** Exercise aim **
Nothing outside the stretch is wanted. Repeat exactly the lines of the listing below from the one that contains "# result is" through the one that contains "Putting this all", both ends included.

** Listed entries **
■ ■ ■

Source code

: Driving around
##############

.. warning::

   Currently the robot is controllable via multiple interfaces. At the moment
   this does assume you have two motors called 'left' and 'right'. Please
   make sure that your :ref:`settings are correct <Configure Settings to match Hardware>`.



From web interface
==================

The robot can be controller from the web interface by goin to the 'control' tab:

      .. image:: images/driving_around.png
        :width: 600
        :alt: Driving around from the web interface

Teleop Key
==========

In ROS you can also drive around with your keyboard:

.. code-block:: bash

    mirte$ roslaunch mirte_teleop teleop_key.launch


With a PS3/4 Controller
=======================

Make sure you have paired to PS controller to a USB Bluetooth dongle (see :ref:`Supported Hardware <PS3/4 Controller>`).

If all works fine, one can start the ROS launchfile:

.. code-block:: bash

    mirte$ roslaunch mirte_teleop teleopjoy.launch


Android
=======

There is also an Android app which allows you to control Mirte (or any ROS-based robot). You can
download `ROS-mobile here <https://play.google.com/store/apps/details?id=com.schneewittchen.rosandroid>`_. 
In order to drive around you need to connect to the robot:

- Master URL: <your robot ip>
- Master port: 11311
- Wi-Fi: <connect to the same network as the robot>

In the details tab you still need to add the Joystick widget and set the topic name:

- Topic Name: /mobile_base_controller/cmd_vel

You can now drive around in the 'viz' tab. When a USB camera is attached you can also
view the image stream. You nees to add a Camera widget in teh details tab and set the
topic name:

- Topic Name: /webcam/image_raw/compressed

■ ■ ■

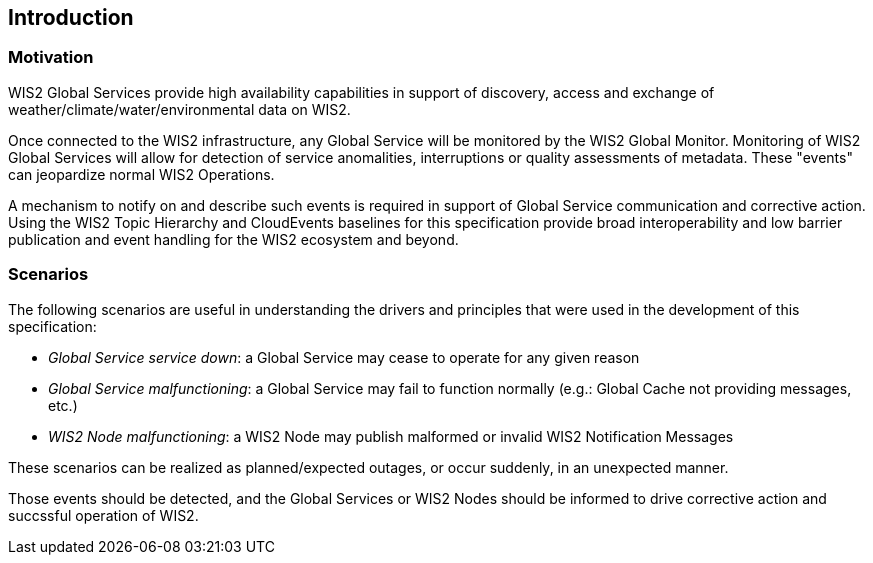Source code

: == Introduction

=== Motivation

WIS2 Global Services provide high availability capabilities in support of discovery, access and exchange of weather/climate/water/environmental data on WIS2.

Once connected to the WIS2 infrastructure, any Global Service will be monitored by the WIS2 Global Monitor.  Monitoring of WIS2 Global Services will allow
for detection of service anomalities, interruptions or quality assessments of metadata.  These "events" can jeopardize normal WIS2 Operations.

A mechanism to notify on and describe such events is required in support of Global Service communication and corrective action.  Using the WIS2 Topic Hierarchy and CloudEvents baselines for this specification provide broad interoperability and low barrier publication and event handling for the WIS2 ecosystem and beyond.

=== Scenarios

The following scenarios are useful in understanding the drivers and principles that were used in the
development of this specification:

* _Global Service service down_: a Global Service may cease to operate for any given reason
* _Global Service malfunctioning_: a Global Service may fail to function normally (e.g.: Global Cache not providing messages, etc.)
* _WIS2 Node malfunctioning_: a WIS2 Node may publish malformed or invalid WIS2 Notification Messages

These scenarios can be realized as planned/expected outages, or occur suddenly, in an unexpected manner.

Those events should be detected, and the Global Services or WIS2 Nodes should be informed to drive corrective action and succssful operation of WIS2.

■ ■ ■

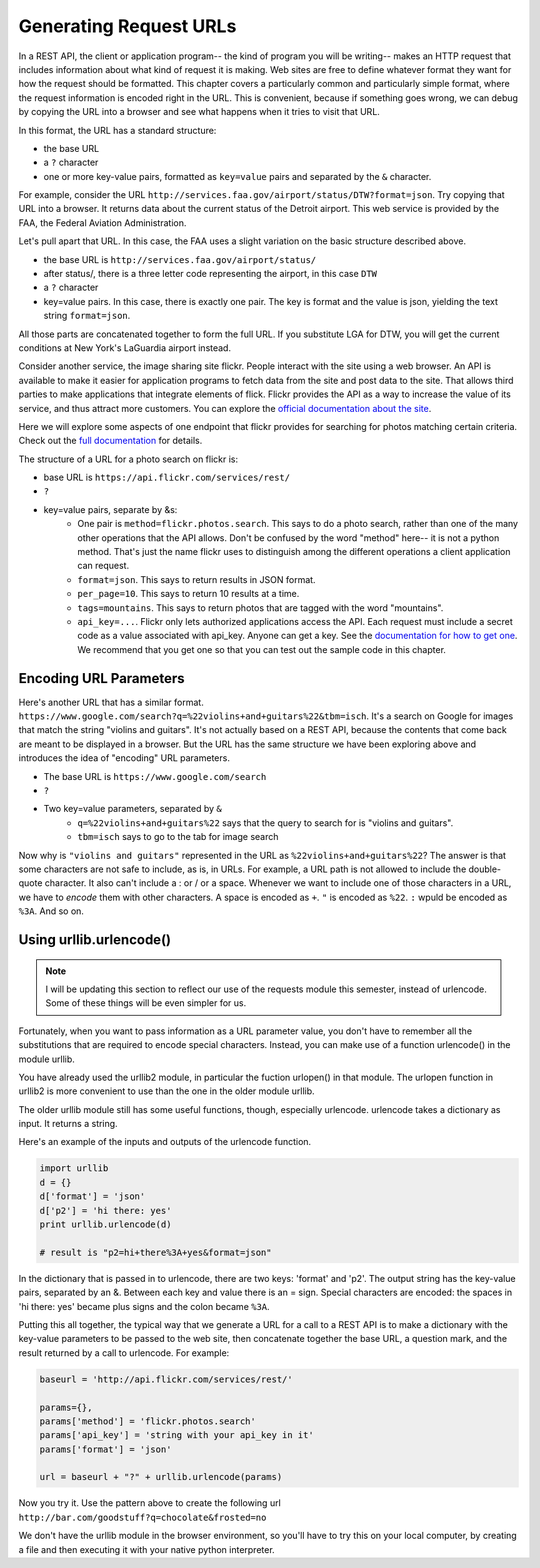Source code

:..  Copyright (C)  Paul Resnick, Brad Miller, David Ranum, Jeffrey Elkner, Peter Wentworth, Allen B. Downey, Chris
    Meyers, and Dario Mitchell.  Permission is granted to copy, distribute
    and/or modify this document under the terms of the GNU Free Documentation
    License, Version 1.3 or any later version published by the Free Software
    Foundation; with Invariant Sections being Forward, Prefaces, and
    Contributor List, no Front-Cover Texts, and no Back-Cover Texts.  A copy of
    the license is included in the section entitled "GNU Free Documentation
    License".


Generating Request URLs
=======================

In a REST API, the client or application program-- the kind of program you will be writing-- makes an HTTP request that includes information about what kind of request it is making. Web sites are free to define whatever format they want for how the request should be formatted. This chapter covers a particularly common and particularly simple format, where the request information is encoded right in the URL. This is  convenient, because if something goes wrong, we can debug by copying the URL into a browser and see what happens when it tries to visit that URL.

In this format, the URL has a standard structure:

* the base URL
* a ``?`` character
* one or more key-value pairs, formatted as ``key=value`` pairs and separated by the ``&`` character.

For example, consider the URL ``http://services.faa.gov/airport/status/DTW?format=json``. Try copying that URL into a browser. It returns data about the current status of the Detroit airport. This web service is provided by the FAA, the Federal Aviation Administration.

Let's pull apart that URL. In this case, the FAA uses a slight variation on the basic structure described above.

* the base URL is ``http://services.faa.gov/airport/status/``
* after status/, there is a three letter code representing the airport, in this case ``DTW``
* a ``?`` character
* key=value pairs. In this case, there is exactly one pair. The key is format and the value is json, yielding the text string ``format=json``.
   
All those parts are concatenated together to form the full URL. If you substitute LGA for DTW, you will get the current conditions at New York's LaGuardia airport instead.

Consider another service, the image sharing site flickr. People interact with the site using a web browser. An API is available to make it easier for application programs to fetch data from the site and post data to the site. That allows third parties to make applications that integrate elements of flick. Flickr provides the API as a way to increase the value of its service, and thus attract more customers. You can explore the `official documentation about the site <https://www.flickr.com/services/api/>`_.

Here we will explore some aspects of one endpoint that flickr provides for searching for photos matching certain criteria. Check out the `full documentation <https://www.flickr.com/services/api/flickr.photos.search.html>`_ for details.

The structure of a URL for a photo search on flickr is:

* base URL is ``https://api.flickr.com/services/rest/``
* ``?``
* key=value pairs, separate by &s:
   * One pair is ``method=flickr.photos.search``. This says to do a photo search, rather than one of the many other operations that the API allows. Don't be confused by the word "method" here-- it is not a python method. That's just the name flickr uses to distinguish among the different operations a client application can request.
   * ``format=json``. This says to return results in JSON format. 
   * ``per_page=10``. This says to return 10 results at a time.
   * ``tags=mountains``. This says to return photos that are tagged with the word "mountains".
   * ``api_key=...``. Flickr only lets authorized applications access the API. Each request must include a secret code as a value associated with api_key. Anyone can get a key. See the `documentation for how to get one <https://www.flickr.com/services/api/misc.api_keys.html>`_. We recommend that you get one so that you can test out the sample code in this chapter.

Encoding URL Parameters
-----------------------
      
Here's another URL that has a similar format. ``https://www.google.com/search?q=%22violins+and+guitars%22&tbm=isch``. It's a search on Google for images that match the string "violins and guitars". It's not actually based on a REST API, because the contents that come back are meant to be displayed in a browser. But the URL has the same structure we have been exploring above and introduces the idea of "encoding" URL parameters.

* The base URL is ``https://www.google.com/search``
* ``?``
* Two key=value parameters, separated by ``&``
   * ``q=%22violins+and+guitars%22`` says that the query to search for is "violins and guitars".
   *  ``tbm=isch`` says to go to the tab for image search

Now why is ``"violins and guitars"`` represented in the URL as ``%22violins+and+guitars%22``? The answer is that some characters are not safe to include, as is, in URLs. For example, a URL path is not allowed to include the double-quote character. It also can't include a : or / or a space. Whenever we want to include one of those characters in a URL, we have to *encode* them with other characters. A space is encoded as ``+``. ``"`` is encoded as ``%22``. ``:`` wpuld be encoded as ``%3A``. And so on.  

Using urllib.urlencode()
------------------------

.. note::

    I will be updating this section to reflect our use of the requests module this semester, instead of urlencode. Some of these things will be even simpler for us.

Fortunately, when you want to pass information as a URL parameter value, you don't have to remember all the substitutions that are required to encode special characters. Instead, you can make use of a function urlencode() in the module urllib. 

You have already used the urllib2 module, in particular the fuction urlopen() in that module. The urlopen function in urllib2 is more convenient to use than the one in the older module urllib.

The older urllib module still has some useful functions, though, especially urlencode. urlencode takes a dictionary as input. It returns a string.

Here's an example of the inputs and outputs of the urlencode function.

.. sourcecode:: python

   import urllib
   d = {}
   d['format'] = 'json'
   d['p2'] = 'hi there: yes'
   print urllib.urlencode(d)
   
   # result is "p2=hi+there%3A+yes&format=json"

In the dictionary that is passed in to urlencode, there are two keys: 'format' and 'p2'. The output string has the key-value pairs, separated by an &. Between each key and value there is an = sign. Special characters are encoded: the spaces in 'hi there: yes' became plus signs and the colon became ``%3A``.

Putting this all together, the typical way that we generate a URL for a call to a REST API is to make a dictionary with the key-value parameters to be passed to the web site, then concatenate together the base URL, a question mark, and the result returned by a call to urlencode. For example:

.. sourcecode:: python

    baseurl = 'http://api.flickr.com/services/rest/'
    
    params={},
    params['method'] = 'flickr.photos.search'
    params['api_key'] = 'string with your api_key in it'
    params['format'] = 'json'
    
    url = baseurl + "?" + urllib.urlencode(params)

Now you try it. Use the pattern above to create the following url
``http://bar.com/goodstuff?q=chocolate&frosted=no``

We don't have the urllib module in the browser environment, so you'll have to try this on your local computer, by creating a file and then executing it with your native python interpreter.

■ ■ ■

** Exercise solution **
   # result is "p2=hi+there%3A+yes&format=json"

In the dictionary that is passed in to urlencode, there are two keys: 'format' and 'p2'. The output string has the key-value pairs, separated by an &. Between each key and value there is an = sign. Special characters are encoded: the spaces in 'hi there: yes' became plus signs and the colon became ``%3A``.

Putting this all together, the typical way that we generate a URL for a call to a REST API is to make a dictionary with the key-value parameters to be passed to the web site, then concatenate together the base URL, a question mark, and the result returned by a call to urlencode. For example:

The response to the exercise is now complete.